> [WHAT THIS TASK INVOLVES]
A single number is the answer: the count of lines below that contain "with".

Transcribed page contents:
::::
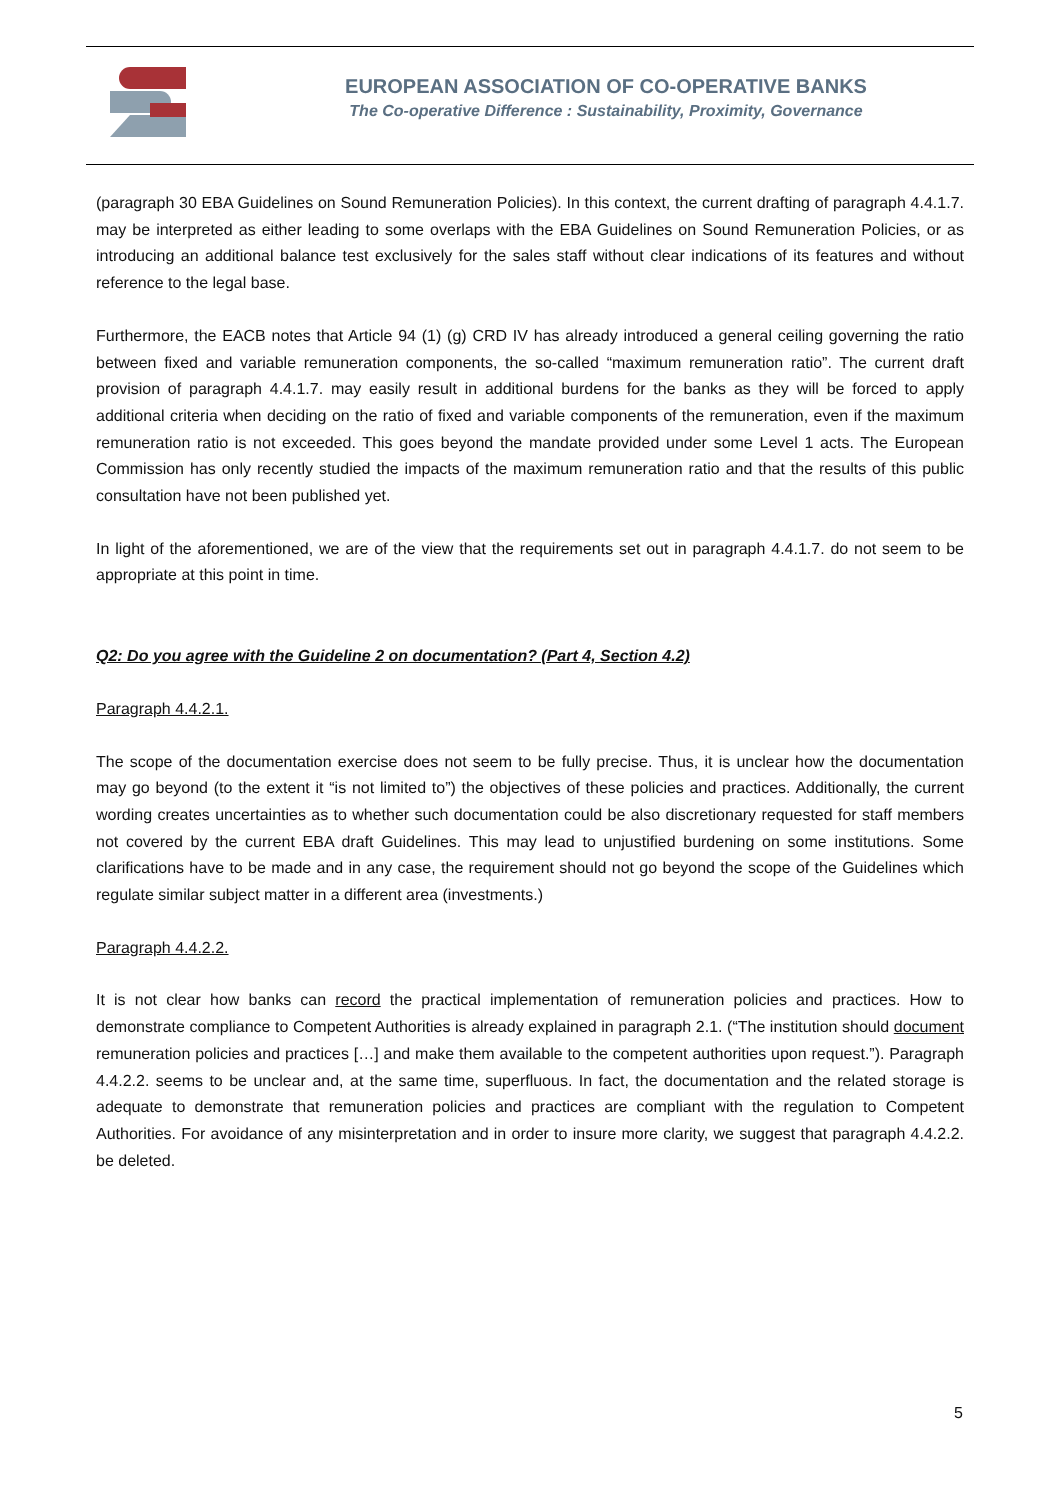EUROPEAN ASSOCIATION OF CO-OPERATIVE BANKS
The Co-operative Difference : Sustainability, Proximity, Governance
(paragraph 30 EBA Guidelines on Sound Remuneration Policies). In this context, the current drafting of paragraph 4.4.1.7. may be interpreted as either leading to some overlaps with the EBA Guidelines on Sound Remuneration Policies, or as introducing an additional balance test exclusively for the sales staff without clear indications of its features and without reference to the legal base.
Furthermore, the EACB notes that Article 94 (1) (g) CRD IV has already introduced a general ceiling governing the ratio between fixed and variable remuneration components, the so-called “maximum remuneration ratio”. The current draft provision of paragraph 4.4.1.7. may easily result in additional burdens for the banks as they will be forced to apply additional criteria when deciding on the ratio of fixed and variable components of the remuneration, even if the maximum remuneration ratio is not exceeded. This goes beyond the mandate provided under some Level 1 acts. The European Commission has only recently studied the impacts of the maximum remuneration ratio and that the results of this public consultation have not been published yet.
In light of the aforementioned, we are of the view that the requirements set out in paragraph 4.4.1.7. do not seem to be appropriate at this point in time.
Q2: Do you agree with the Guideline 2 on documentation? (Part 4, Section 4.2)
Paragraph 4.4.2.1.
The scope of the documentation exercise does not seem to be fully precise. Thus, it is unclear how the documentation may go beyond (to the extent it “is not limited to”) the objectives of these policies and practices. Additionally, the current wording creates uncertainties as to whether such documentation could be also discretionary requested for staff members not covered by the current EBA draft Guidelines. This may lead to unjustified burdening on some institutions. Some clarifications have to be made and in any case, the requirement should not go beyond the scope of the Guidelines which regulate similar subject matter in a different area (investments.)
Paragraph 4.4.2.2.
It is not clear how banks can record the practical implementation of remuneration policies and practices. How to demonstrate compliance to Competent Authorities is already explained in paragraph 2.1. (“The institution should document remuneration policies and practices […] and make them available to the competent authorities upon request.”). Paragraph 4.4.2.2. seems to be unclear and, at the same time, superfluous. In fact, the documentation and the related storage is adequate to demonstrate that remuneration policies and practices are compliant with the regulation to Competent Authorities. For avoidance of any misinterpretation and in order to insure more clarity, we suggest that paragraph 4.4.2.2. be deleted.
5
::::
> [OUTPUT FOR THIS TASK]
3